Within this sequence, you create topics for each data stream via topic_create, associating them with the sequence UUID and assigning unique paths like my_sequence/topic/1. Each topic can also include its own metadata. For each topic, data is uploaded using the Flight do_put operation, starting with an Arrow schema for validation, followed by streaming RecordBatch payloads.

Once all topics are uploaded, the sequence is finalized with sequence_finalize, committing it to make the data immutable and queryable. During this process, the server validates schemas against registered ontologies, chunks data for efficient storage, and computes indices for fast querying.

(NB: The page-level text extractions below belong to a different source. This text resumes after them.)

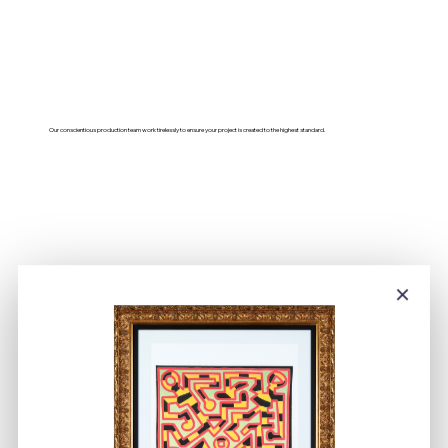
Our conscientious production team work tirelessly to ensure your project is created to the highest standard.
×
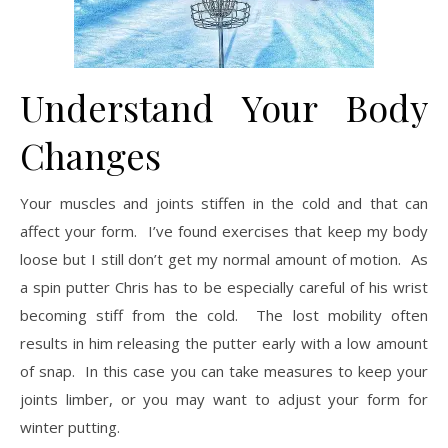
Understand Your Body
Changes
Your muscles and joints stiffen in the cold and that can
affect your form. I’ve found exercises that keep my body
loose but I still don’t get my normal amount of motion. As
a spin putter Chris has to be especially careful of his wrist
becoming stiff from the cold. The lost mobility often
results in him releasing the putter early with a low amount
of snap. In this case you can take measures to keep your
joints limber, or you may want to adjust your form for
winter putting.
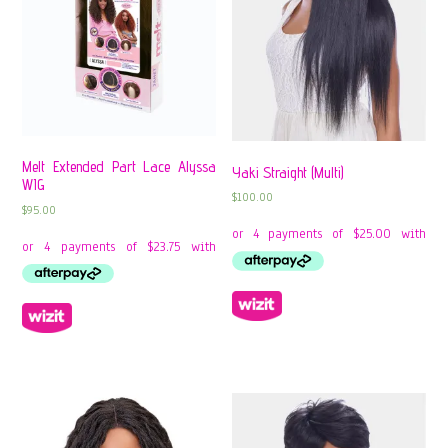
Melt Extended Part Lace Alyssa
Yaki Straight (Multi)
WIG
$
100.00
$
95.00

Ingestion protocol in pseudo-code

sq_uuid = do_action<sequence_create>("my_sequence", metadata)

# Create topic and upload data
t1_uuid = do_action<topic_create>(sq_uuid, "my_sequence/topic/1", metadata) # (1)!
do_put(t1_uuid, data_stream) 

do_action<sequence_finalize>(sq_uuid) # (2)!

The topic_create action returns a UUID that must be passed to the do_put call.
During finalization, all resources are consolidated and locked. Alternatively, you can call sequence_abort(sq_uuid).

Why UUIDs?

UUIDs are employed in the ingestion protocol to prevent contentious uploads of the same resources. For instance, if two users attempt to create a new resource (such as a sequence or topic) with the same name, only one will succeed and receive a UUID. This UUID is then used in subsequent calls to ensure that operations are performed by the user who successfully created the resource.

Chunking & Indexing Strategy¶

The backend automatically manages chunking to efficiently handle intra-sequence queries and prevent memory overload from streaming data. As data streams in, the server buffers the incoming data until a full chunk is accumulated, then writes it to disk as an optimal storage unit called a chunk.

For each chunk written to disk, the server calculates and stores skip indices in the metadata database. These indices include ontology-specific statistics, such as type-specific metadata (e.g., coordinate bounding boxes for GPS data or value ranges for sensors). This allows the query engine to perform content-based filtering without needing to read the entire bulk data.